Betapa senangnya aku mendengar persetujuan dari papi, aku berniat mengadakan pesta perpisahan kecil-kecilan. Entah kenapa aku ingin mengadakannya.
“hallo Joe..kamu kumpulin temen-temen ya..nanti malem jam 20.00 ke rumahku. Aku ada pesta kecil-kecilan!” kataku singkat
“OK..jam 20.00 acara makan-makan ya..!!!” balas Joe dengan aksen konyolnya.
“Iya..sekalian perpisahanku. Aku mau ke Aussie, nyusul mami..!” kataku lagi sambil menutup telpon.
“lho..lho..lho..hallo..hallo..hallooww..!”
Pukul 20.00, semua telah berkumpul di rumahku, kecuali James dan Ellya. Aku menunggunya, dan berharap dia akan datang. Entah kenapa aku ingin sekali bertemu James sebelum aku berangkat ke Aussie. Tak lama kemudian Ellya datang. 
“Aduh..sorry ya teman-teman,,tadi adikku tiba-tiba sakit dan aku harus mengantarnya ke rumah sakit!” jelas Ell
“oh..tak apa-apa,,toh kamu datang juga!”kata Joe.
Lama kutunggu James tak kunjung datang. Entah dia tidak tahu atau tidak mau tahu aku tidak peduli. Yang aku inginkan adalah bertemu James sebelum aku berangkat ke Aussie.
Pesta telah usai. James tidak datang. Tetapi aku tetap menunggunya di depan rumah. Jam menunjukkan pukul 02.00 dini hari. Aku tertidur di teras.
Dalam kepekatan malam, aku melihat James mendatangiku, membawakanku selimut dan menyelimutiku. Hangat. Tenang. Sungguh perasaan damai yang kurasakan.
“Honey... bangun,,ayo berangkat! Pesawat pribadi sudah menunggumu!” kata papi sambil mencium keningku
Begitu aku buka mataku, aku sudah berada di mobil bersama papi.
“pagi papiku sayang,,!” kataku manja sambil memeluk pinggang papi erat sekali. Seolah tidak akan bertemu lagi.
Pesawat yang membawaku ke Aussie sudah take off. Aku tidak sempat pamitan kepada James. Tetapi aku akan mengirim e-mail padanya. Aku akan minta maaf dan menjelaskan semuanya.
to : james_greece@yahoo.com
James, aku berangkat ke Aussie..bukan untuk menghindarimu atau menjauhimu. Aku butuh waktu untuk menenangkan diri. Maafkan aku selama ini mendiamkanmu, mungkin aku sedikit keterlaluan, tetapi aku ingin kamu tahu alasanku. Aku pernah memiliki masa suram dalam perjalanan hidupku. Ini tentang kenaifan masa praremajaku. Aku pernah tersakiti dan aku tidak dapat meluapakannya. Aku bukannya tidak mau menjadi dewasa atau tidak berusaha untuk menjadi gadis dewasa. Tetapi James, aku trauma. Aku harap kamu dapat mengerti dan memaafkan aku. Dan ada satu lagi, mungkin ini sedikit keterlaluan,,setelah aku berpikir dan merenung,,ternyata aku menciantaimu...maafin aku ya James,,selamat tinggal!!!

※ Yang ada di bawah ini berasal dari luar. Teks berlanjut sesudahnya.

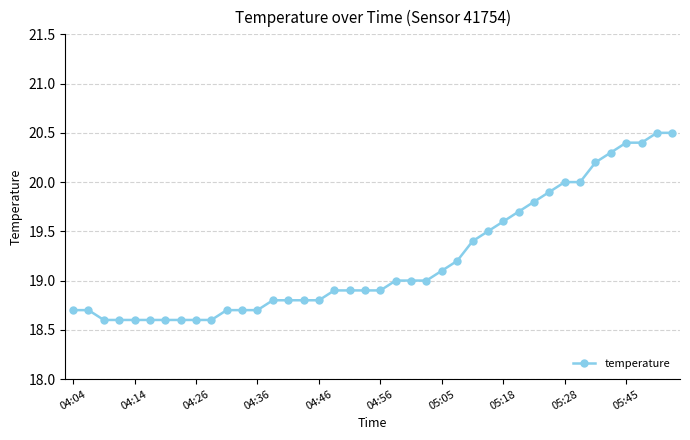

What is the minimum value shown in the chart?

18.6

Kukirim pesan itu. Kemudian tiba-tiba...
Dddhhhuuuuaaaaaarrrrrrrrrr…………………………………
Gelap...dingin...sunyi...
HEADLINE NEWS
“PESAWAT PRIBADI YANG DITUMPANGI PUTRI PENGUSAHA TERNAMA, LEX LUTHOR, MELEDAK DI ATAS SAMUDERA HINDIA”
Berita yang cukup menggemparkan bukan??. Saat James membuka e-mailnya, tepat ketika James membaca headline tersebut.

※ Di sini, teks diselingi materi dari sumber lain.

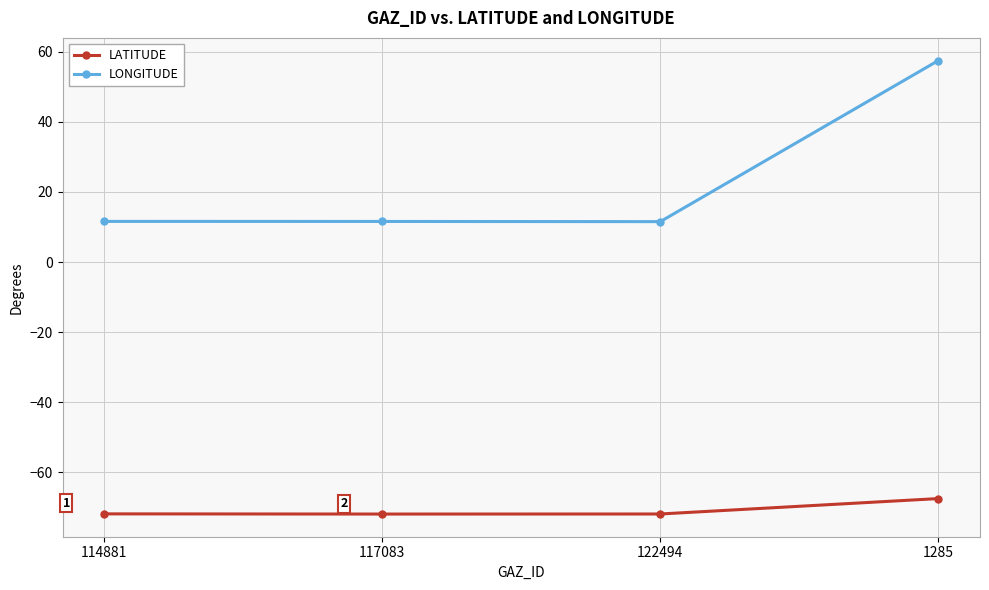

What is the sum of the LATITUDE values at 117083 and 1285?

-139.4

“Tidaaaaaaaaakkkkkkkkkkkkk... ...”!
2 tahun kemudian,,,
James tidak datang di acara pemakaman Lily. Dia pergi ke Aussie. Dia berniat melanjutkan studynya di Universitas terkemukan di sana. Setiap tanggal 4 November, James selalu pergi Port Headland. Untuk memperingati ulang tahun sekaligus hari kematian wanita yang selama ini tetap dicintainya, Lily. Dia menghabiskan waktu di pantai,,,hanya untuk memandang laut dan angkasa yang telah merenggut wanita yang dicintainya.
“Lily,,,seandainya aku tidak terlambat, seandainya aku tidak terlalu angkuh untuk mengakui perasaanku, seandainya aku tahu isi hatimu,,,”
Lama sekali James terbenam dalam lamunannya. Setetes, dua tetes, bertetes-tetes air mata tidak dapat membuat Lily hidup kembali. Dua menit cukup untuk mengukir kenangan, tetapi 2 tahun tidak cukup untuk menghapusnya.
“Lily...aku mencintaimu... ... ...!!”
“Sudah terlambat, James. Bahkan Tuhan pun tahu itu!”